In the event, Ajmal bowled 17 overs and conceded 82 runs without taking a wicket, which raised immediate questions over whether the powers he could summon up before his action was deemed illegal have gone. The remodelled version appeared to hold no mysteries for anyone.
Moeen might have been given another chance in the second innings but none was required after Worcestershire were bowled out inside 33 overs for 80, the lowest all out total for the county since the match against Warwickshire in 2012 when they were dismissed for 60 and Warwickshire clinched the title.
Bell, who made 111 before he was leg before to Jack Shantry as one of five wickets for the left-arm seamer, looked in good order. To say he has been dropped by England is not really accurate. His omission from the one-day series is more a case of allowing him a break from the treadmill after a relatively lean run of form in the Test side and to suggest he is fighting for a place in the Ashes series is an exaggeration.
In any event, this was an impressive statement of his wellbeing. The way this match concluded may give the impression of a one-sided contest but Warwickshire had been 35 for 4 on Sunday evening before Bell had settled in and on the second morning a difficult opening session had to be negotiated.
Bell was hit on the hand by one that jumped off a length from Shantry, who had Tim Ambrose caught behind by Ben Cox, standing up, and should have seen off Rikki Clarke by the same method when the allrounder was on 9, only for the wicketkeeper to let the ball slip through his hands. Clarke had a second escape before lunch, dropped at second slip off Charlie Morris. But Bell, a model of concentration and exemplary footwork, completed his hundred from 181 balls with three to midwicket off Ajmal in the fourth over after lunch.

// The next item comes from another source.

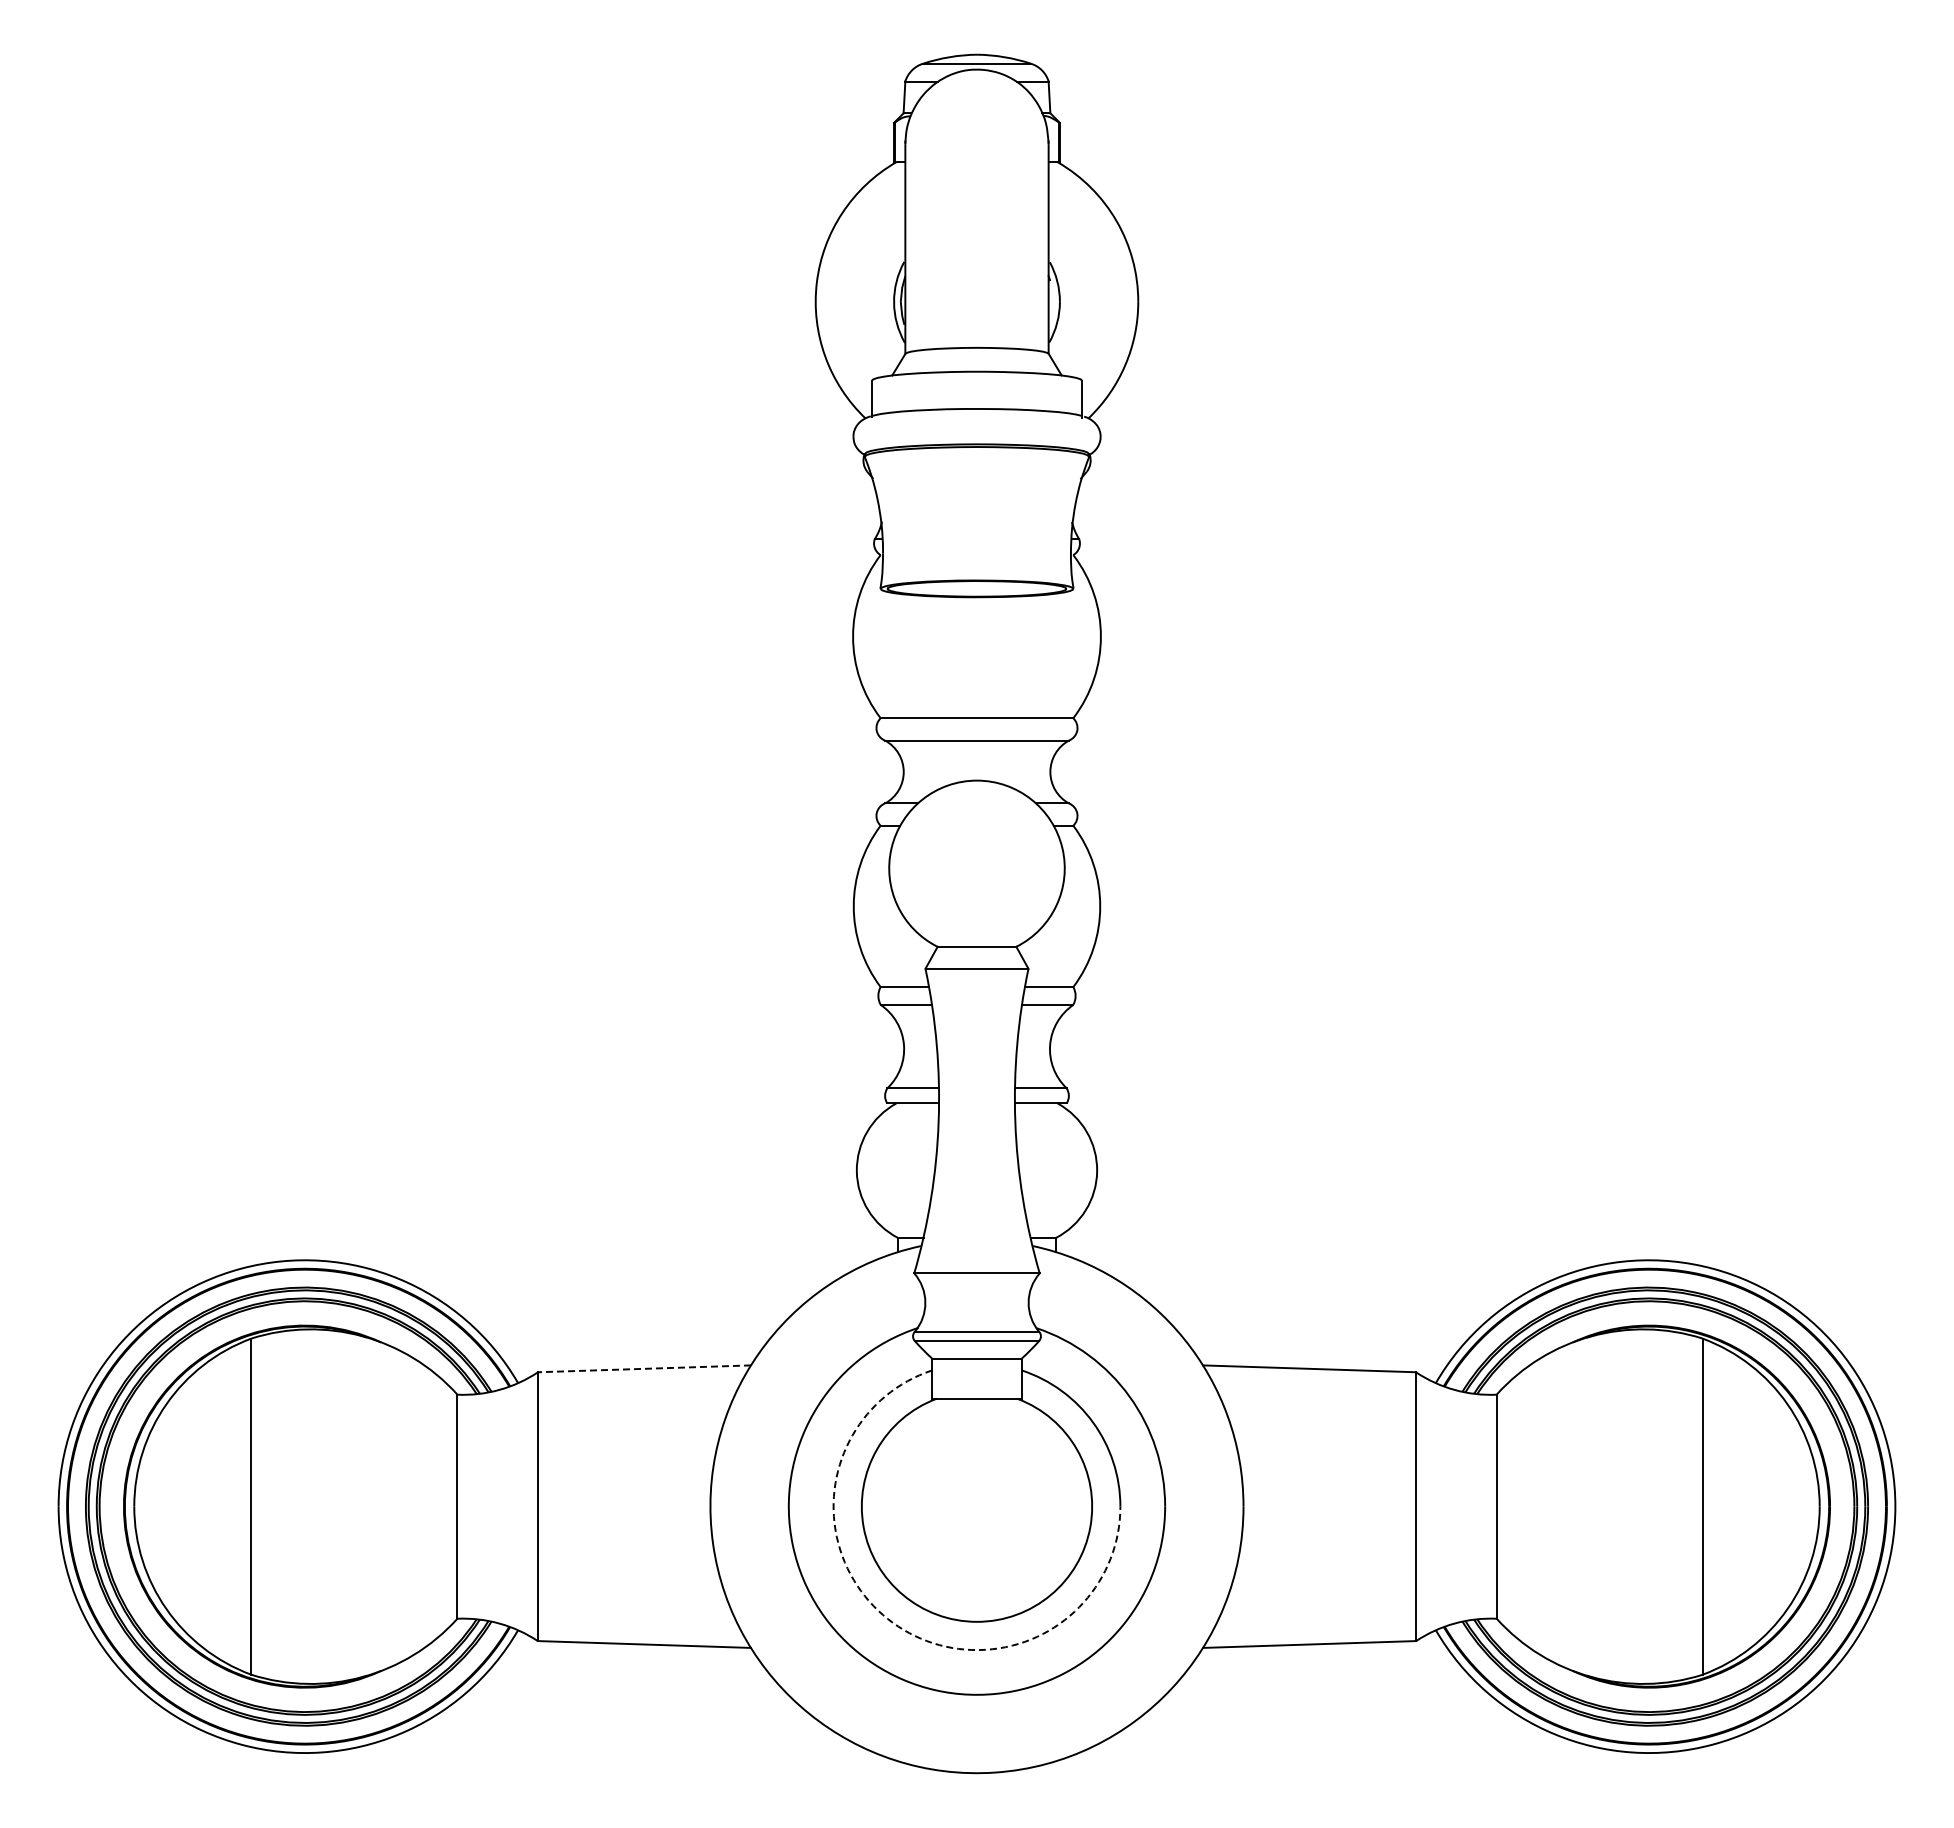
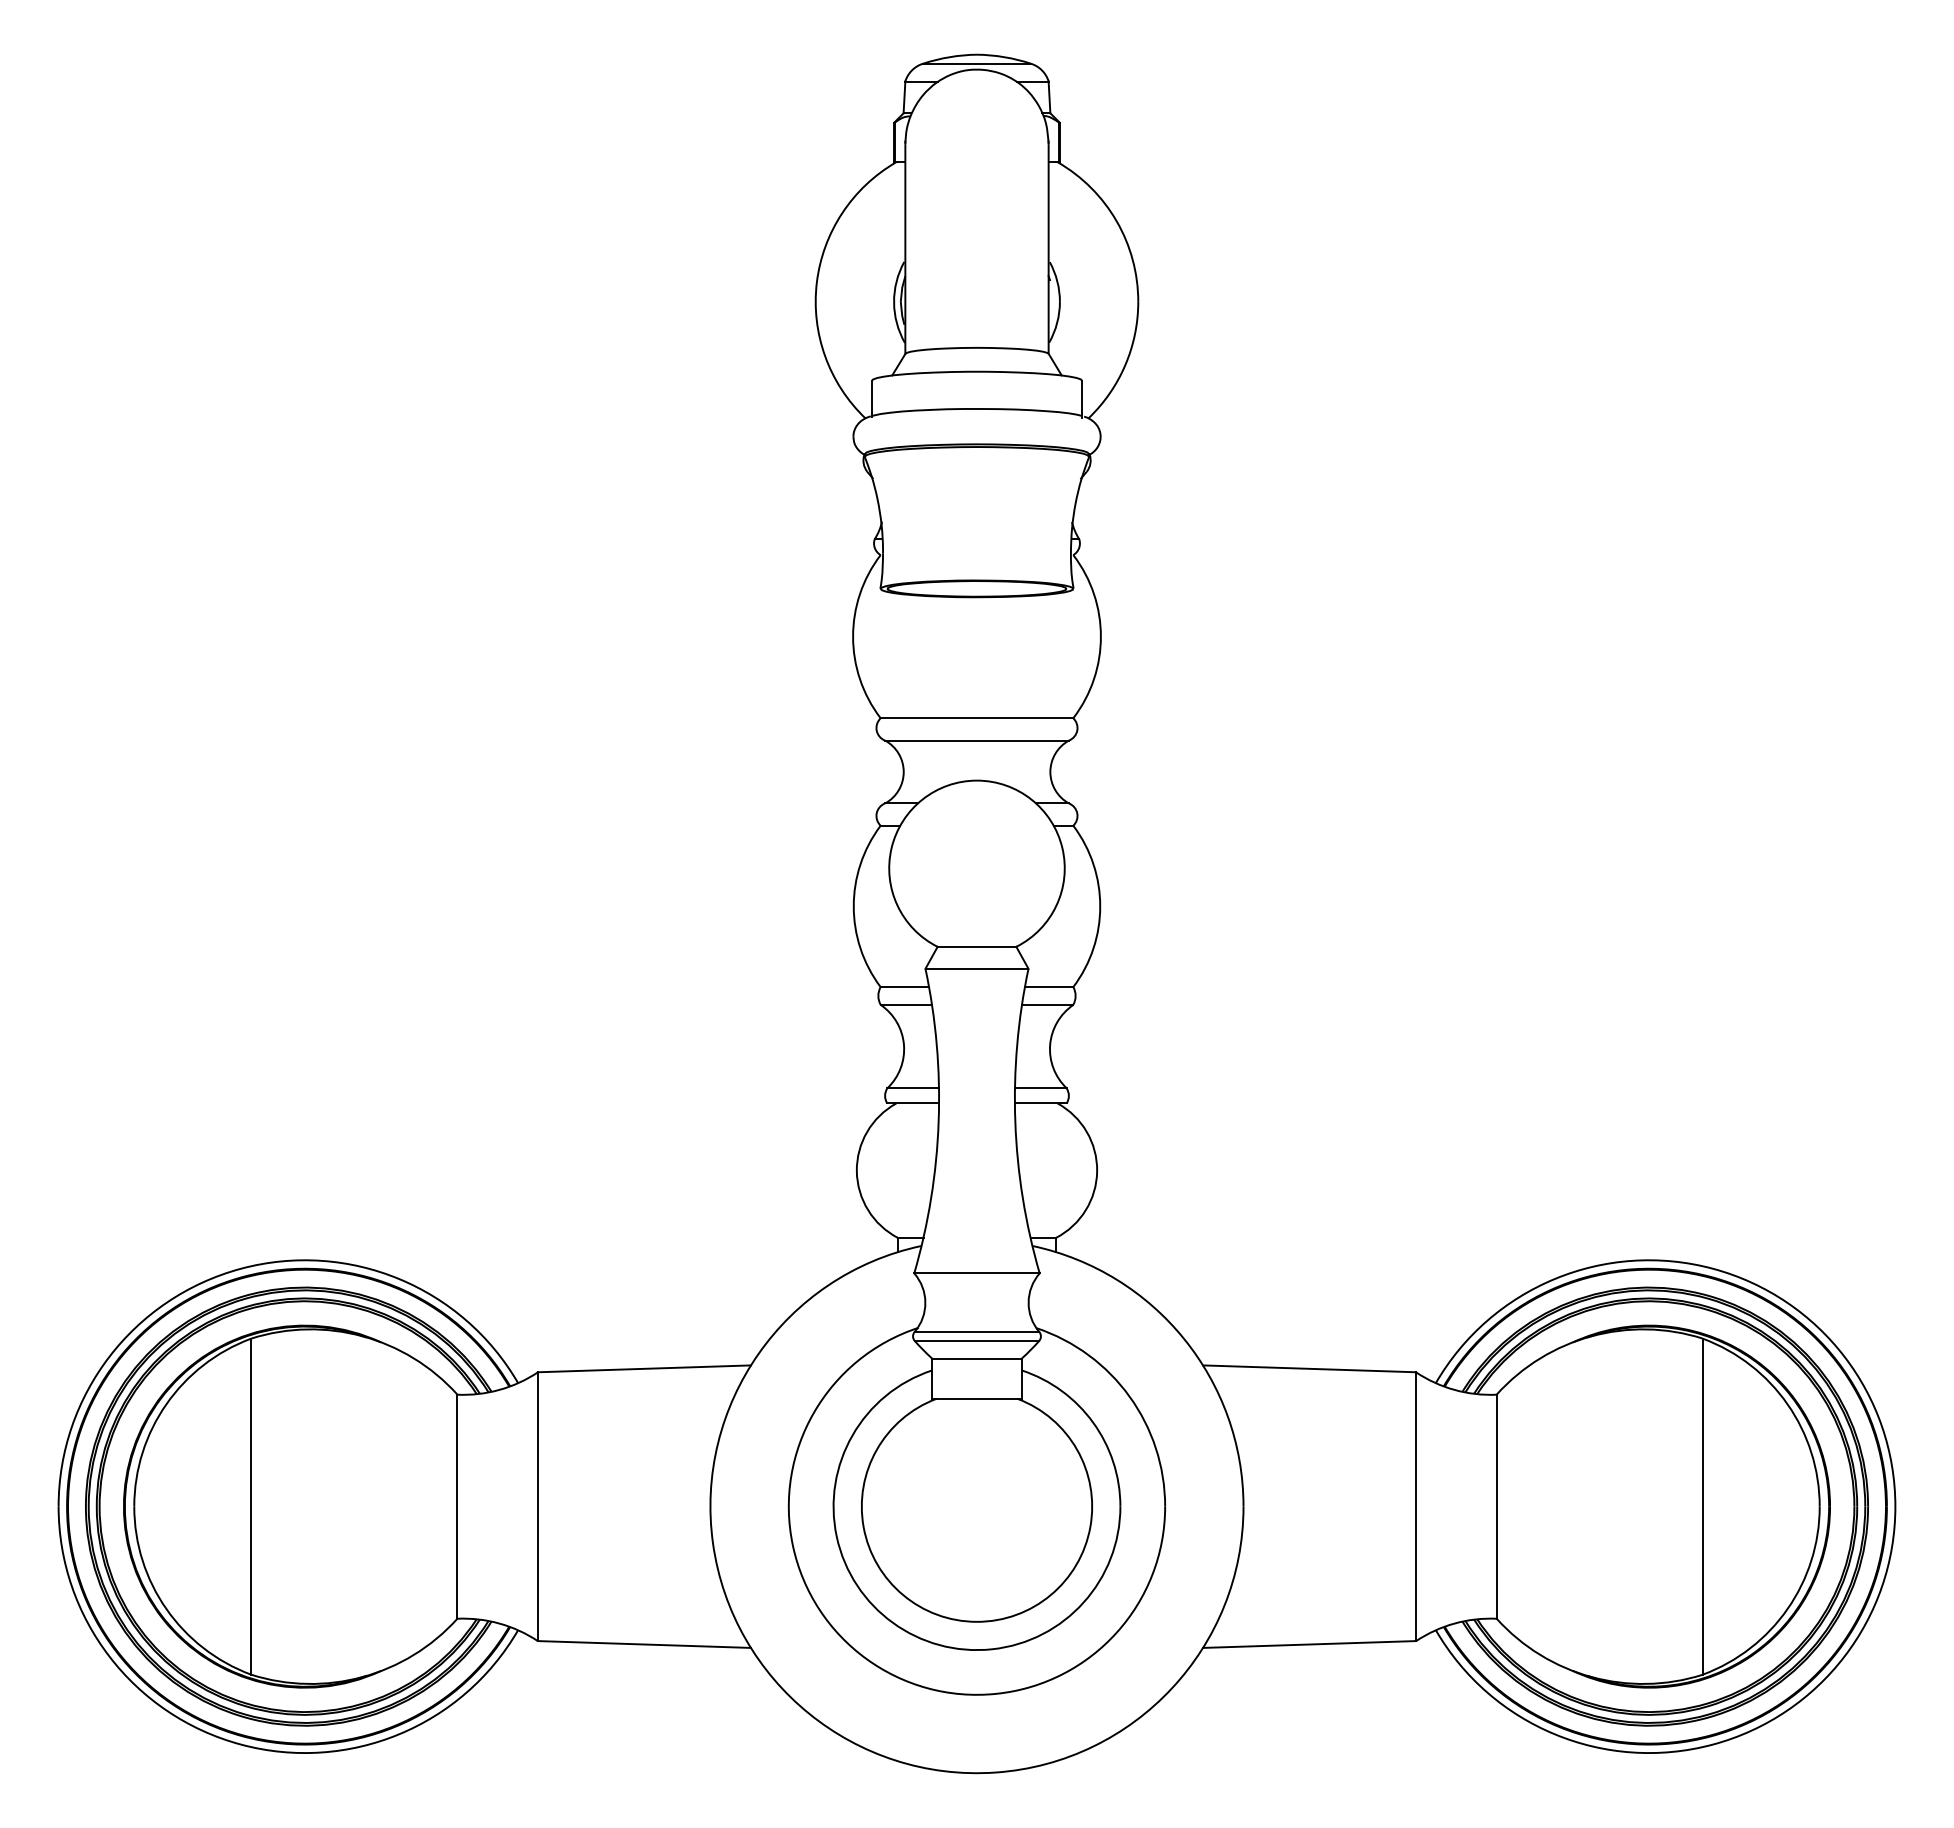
line at (644, 1368): dashed -> solid
arc at (892, 1622): dashed -> solid
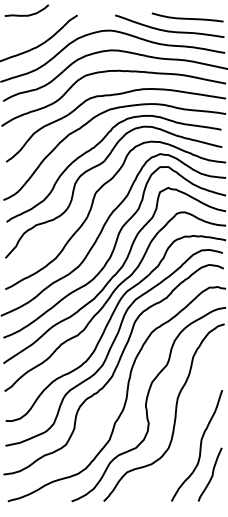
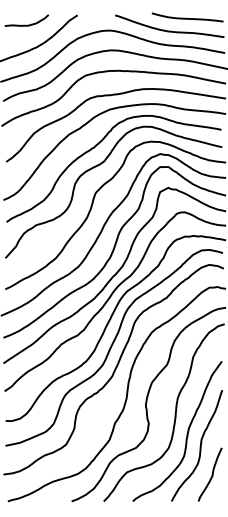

The evidence is that returning to county cricket usually brings Bell back into form. In his last nine appearances for Warwickshire, he has not failed to make at least a half-century in one innings and four times gone on to make a hundred, something he acknowledged afterwards.
"Yes it has been a tricky few Tests but it is not that long ago that I made my last hundred for England and I hope to be part of that for a while to come," he said. "I have been through highs and lows with England and you go in and out of form and it is nice sometimes to step away from the spotlight, work hard in the nets and hopefully with a bit of form I can get into the Ashes and hit the ground running."
Bell shared partnerships of 71 with Ambrose and 135 with Clarke, as Worcestershire's optimism of Sunday evening began to dissolve. After Bell and Clarke had ensured that Warwickshire would have a lead, Keith Barker stretched it to 97 with an unbeaten 50 off 54 balls.
It was a good lead on a pitch that you felt was likely to help Jeetan Patel as the sun grew in intensity but Worcestershire must have felt they could make a game of it, at least. Instead, they were abject and most of the damage was done even before the New Zealand offspinner became involved. Chris Wright, later to hold a very good catch from a steepler put up by Shantry, removed Mitchell and Richard Oliver in his second over. Moeen pulled him for six but was the bowled pushing at one from Barker and a sense of impending doom seemed to descend in that moment.
Resistance was almost non-existent as Boyd Rankin bowled Tom Fell and then Alex Gidman, gaining a third success when Joe Clarke prodded at one outside off stump that Bell caught at third slip. Barker added a couple more to give him seven in the match and Patel wrapped things up, the match ending in the 33rd over of the innings when Charlie Morris hit Patel tamely to mid-off.
Warwickshire, for the moment, climb to second in the table. Worcestershire, who have lost eight times in a row now to their nearest neighbours, have been competitive in several matches so far and have that win over Somerset in the bank. but they will need to shake this out of their system quickly.